Task details: Using the listing below, copy every line that mentions "eigenen".

Data under study:
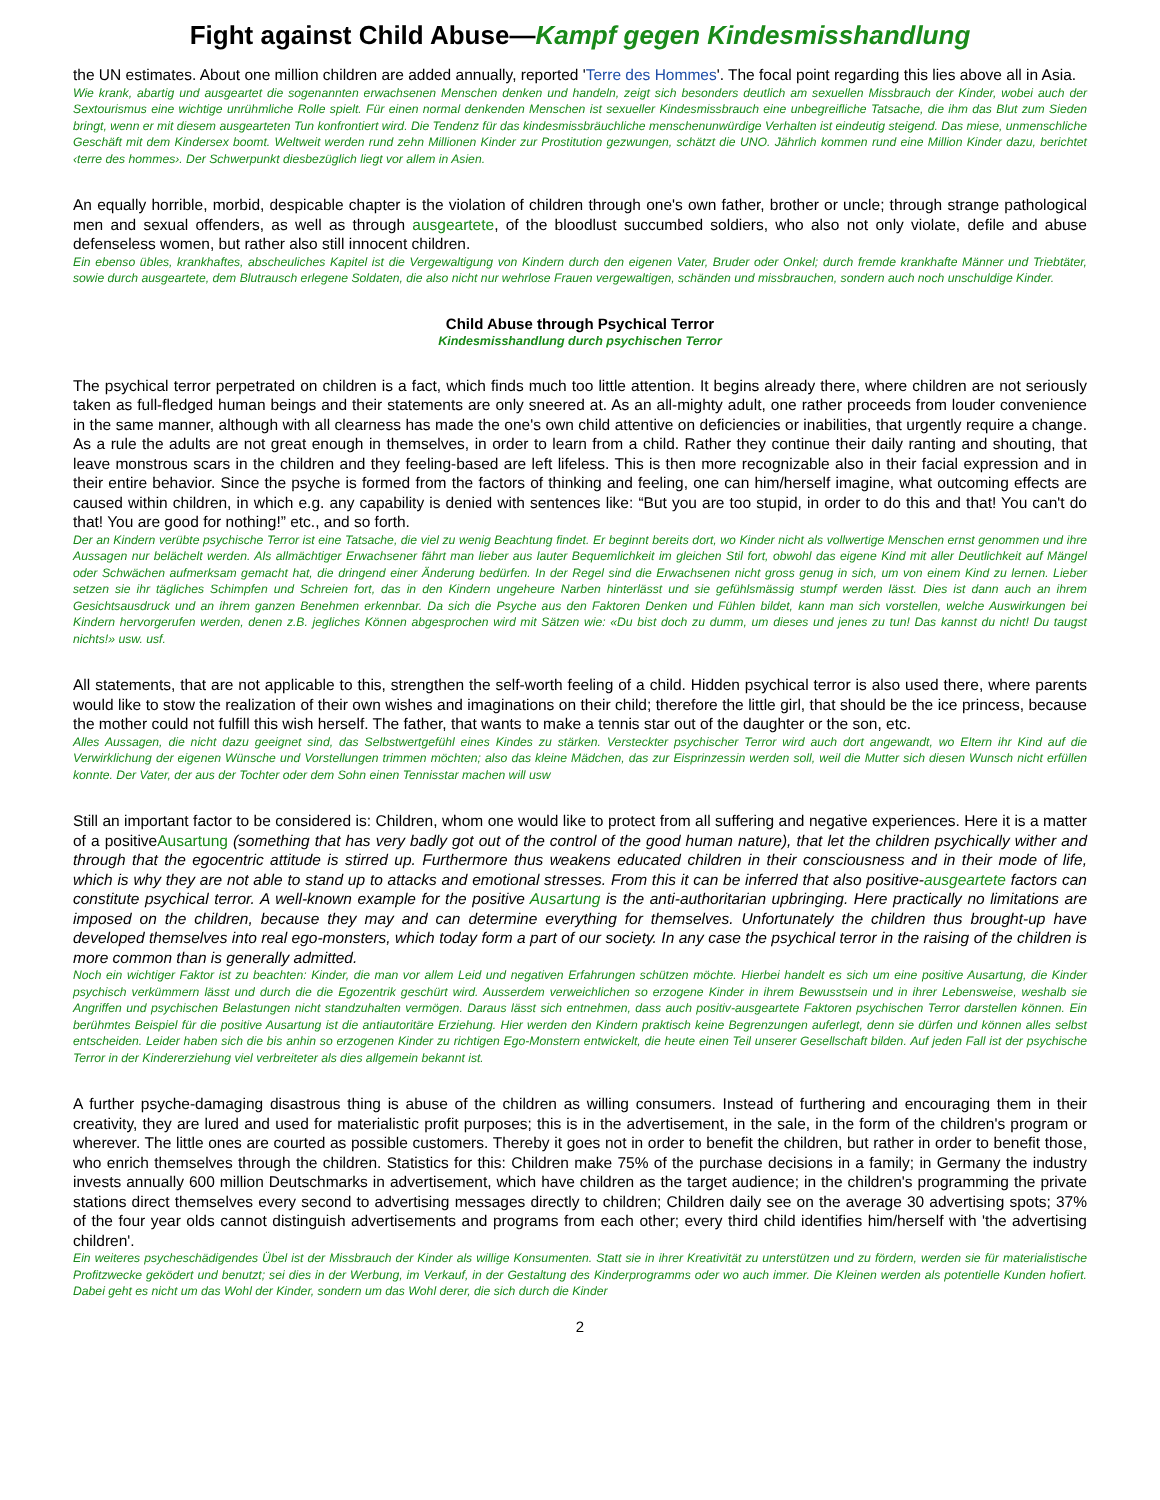Fight against Child Abuse—Kampf gegen Kindesmisshandlung
the UN estimates. About one million children are added annually, reported 'Terre des Hommes'. The focal point regarding this lies above all in Asia.
Wie krank, abartig und ausgeartet die sogenannten erwachsenen Menschen denken und handeln, zeigt sich besonders deutlich am sexuellen Missbrauch der Kinder, wobei auch der Sextourismus eine wichtige unrühmliche Rolle spielt. Für einen normal denkenden Menschen ist sexueller Kindesmissbrauch eine unbegreifliche Tatsache, die ihm das Blut zum Sieden bringt, wenn er mit diesem ausgearteten Tun konfrontiert wird. Die Tendenz für das kindesmissbräuchliche menschenunwürdige Verhalten ist eindeutig steigend. Das miese, unmenschliche Geschäft mit dem Kindersex boomt. Weltweit werden rund zehn Millionen Kinder zur Prostitution gezwungen, schätzt die UNO. Jährlich kommen rund eine Million Kinder dazu, berichtet ‹terre des hommes›. Der Schwerpunkt diesbezüglich liegt vor allem in Asien.
An equally horrible, morbid, despicable chapter is the violation of children through one's own father, brother or uncle; through strange pathological men and sexual offenders, as well as through ausgeartete, of the bloodlust succumbed soldiers, who also not only violate, defile and abuse defenseless women, but rather also still innocent children.
Ein ebenso übles, krankhaftes, abscheuliches Kapitel ist die Vergewaltigung von Kindern durch den eigenen Vater, Bruder oder Onkel; durch fremde krankhafte Männer und Triebtäter, sowie durch ausgeartete, dem Blutrausch erlegene Soldaten, die also nicht nur wehrlose Frauen vergewaltigen, schänden und missbrauchen, sondern auch noch unschuldige Kinder.
Child Abuse through Psychical Terror
Kindesmisshandlung durch psychischen Terror
The psychical terror perpetrated on children is a fact, which finds much too little attention. It begins already there, where children are not seriously taken as full-fledged human beings and their statements are only sneered at. As an all-mighty adult, one rather proceeds from louder convenience in the same manner, although with all clearness has made the one's own child attentive on deficiencies or inabilities, that urgently require a change. As a rule the adults are not great enough in themselves, in order to learn from a child. Rather they continue their daily ranting and shouting, that leave monstrous scars in the children and they feeling-based are left lifeless. This is then more recognizable also in their facial expression and in their entire behavior. Since the psyche is formed from the factors of thinking and feeling, one can him/herself imagine, what outcoming effects are caused within children, in which e.g. any capability is denied with sentences like: “But you are too stupid, in order to do this and that! You can't do that! You are good for nothing!” etc., and so forth.
Der an Kindern verübte psychische Terror ist eine Tatsache, die viel zu wenig Beachtung findet. Er beginnt bereits dort, wo Kinder nicht als vollwertige Menschen ernst genommen und ihre Aussagen nur belächelt werden. Als allmächtiger Erwachsener fährt man lieber aus lauter Bequemlichkeit im gleichen Stil fort, obwohl das eigene Kind mit aller Deutlichkeit auf Mängel oder Schwächen aufmerksam gemacht hat, die dringend einer Änderung bedürfen. In der Regel sind die Erwachsenen nicht gross genug in sich, um von einem Kind zu lernen. Lieber setzen sie ihr tägliches Schimpfen und Schreien fort, das in den Kindern ungeheure Narben hinterlässt und sie gefühlsmässig stumpf werden lässt. Dies ist dann auch an ihrem Gesichtsausdruck und an ihrem ganzen Benehmen erkennbar. Da sich die Psyche aus den Faktoren Denken und Fühlen bildet, kann man sich vorstellen, welche Auswirkungen bei Kindern hervorgerufen werden, denen z.B. jegliches Können abgesprochen wird mit Sätzen wie: «Du bist doch zu dumm, um dieses und jenes zu tun! Das kannst du nicht! Du taugst nichts!» usw. usf.
All statements, that are not applicable to this, strengthen the self-worth feeling of a child. Hidden psychical terror is also used there, where parents would like to stow the realization of their own wishes and imaginations on their child; therefore the little girl, that should be the ice princess, because the mother could not fulfill this wish herself. The father, that wants to make a tennis star out of the daughter or the son, etc.
Alles Aussagen, die nicht dazu geeignet sind, das Selbstwertgefühl eines Kindes zu stärken. Versteckter psychischer Terror wird auch dort angewandt, wo Eltern ihr Kind auf die Verwirklichung der eigenen Wünsche und Vorstellungen trimmen möchten; also das kleine Mädchen, das zur Eisprinzessin werden soll, weil die Mutter sich diesen Wunsch nicht erfüllen konnte. Der Vater, der aus der Tochter oder dem Sohn einen Tennisstar machen will usw
Still an important factor to be considered is: Children, whom one would like to protect from all suffering and negative experiences. Here it is a matter of a positiveAusartung (something that has very badly got out of the control of the good human nature), that let the children psychically wither and through that the egocentric attitude is stirred up. Furthermore thus weakens educated children in their consciousness and in their mode of life, which is why they are not able to stand up to attacks and emotional stresses. From this it can be inferred that also positive-ausgeartete factors can constitute psychical terror. A well-known example for the positive Ausartung is the anti-authoritarian upbringing. Here practically no limitations are imposed on the children, because they may and can determine everything for themselves. Unfortunately the children thus brought-up have developed themselves into real ego-monsters, which today form a part of our society. In any case the psychical terror in the raising of the children is more common than is generally admitted.
Noch ein wichtiger Faktor ist zu beachten: Kinder, die man vor allem Leid und negativen Erfahrungen schützen möchte. Hierbei handelt es sich um eine positive Ausartung, die Kinder psychisch verkümmern lässt und durch die die Egozentrik geschürt wird. Ausserdem verweichlichen so erzogene Kinder in ihrem Bewusstsein und in ihrer Lebensweise, weshalb sie Angriffen und psychischen Belastungen nicht standzuhalten vermögen. Daraus lässt sich entnehmen, dass auch positiv-ausgeartete Faktoren psychischen Terror darstellen können. Ein berühmtes Beispiel für die positive Ausartung ist die antiautoritäre Erziehung. Hier werden den Kindern praktisch keine Begrenzungen auferlegt, denn sie dürfen und können alles selbst entscheiden. Leider haben sich die bis anhin so erzogenen Kinder zu richtigen Ego-Monstern entwickelt, die heute einen Teil unserer Gesellschaft bilden. Auf jeden Fall ist der psychische Terror in der Kindererziehung viel verbreiteter als dies allgemein bekannt ist.
A further psyche-damaging disastrous thing is abuse of the children as willing consumers. Instead of furthering and encouraging them in their creativity, they are lured and used for materialistic profit purposes; this is in the advertisement, in the sale, in the form of the children's program or wherever. The little ones are courted as possible customers. Thereby it goes not in order to benefit the children, but rather in order to benefit those, who enrich themselves through the children. Statistics for this: Children make 75% of the purchase decisions in a family; in Germany the industry invests annually 600 million Deutschmarks in advertisement, which have children as the target audience; in the children's programming the private stations direct themselves every second to advertising messages directly to children; Children daily see on the average 30 advertising spots; 37% of the four year olds cannot distinguish advertisements and programs from each other; every third child identifies him/herself with 'the advertising children'.
Ein weiteres psycheschädigendes Übel ist der Missbrauch der Kinder als willige Konsumenten. Statt sie in ihrer Kreativität zu unterstützen und zu fördern, werden sie für materialistische Profitzwecke geködert und benutzt; sei dies in der Werbung, im Verkauf, in der Gestaltung des Kinderprogramms oder wo auch immer. Die Kleinen werden als potentielle Kunden hofiert. Dabei geht es nicht um das Wohl der Kinder, sondern um das Wohl derer, die sich durch die Kinder
2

Expected answer:
Ein ebenso übles, krankhaftes, abscheuliches Kapitel ist die Vergewaltigung von Kindern durch den eigenen Vater, Bruder oder Onkel; durch fremde krankhafte Männer und Triebtäter, sowie durch ausgeartete, dem Blutrausch erlegene Soldaten, die also nicht nur wehrlose Frauen vergewaltigen, schänden und missbrauchen, sondern auch noch unschuldige Kinder.
Alles Aussagen, die nicht dazu geeignet sind, das Selbstwertgefühl eines Kindes zu stärken. Versteckter psychischer Terror wird auch dort angewandt, wo Eltern ihr Kind auf die Verwirklichung der eigenen Wünsche und Vorstellungen trimmen möchten; also das kleine Mädchen, das zur Eisprinzessin werden soll, weil die Mutter sich diesen Wunsch nicht erfüllen konnte. Der Vater, der aus der Tochter oder dem Sohn einen Tennisstar machen will usw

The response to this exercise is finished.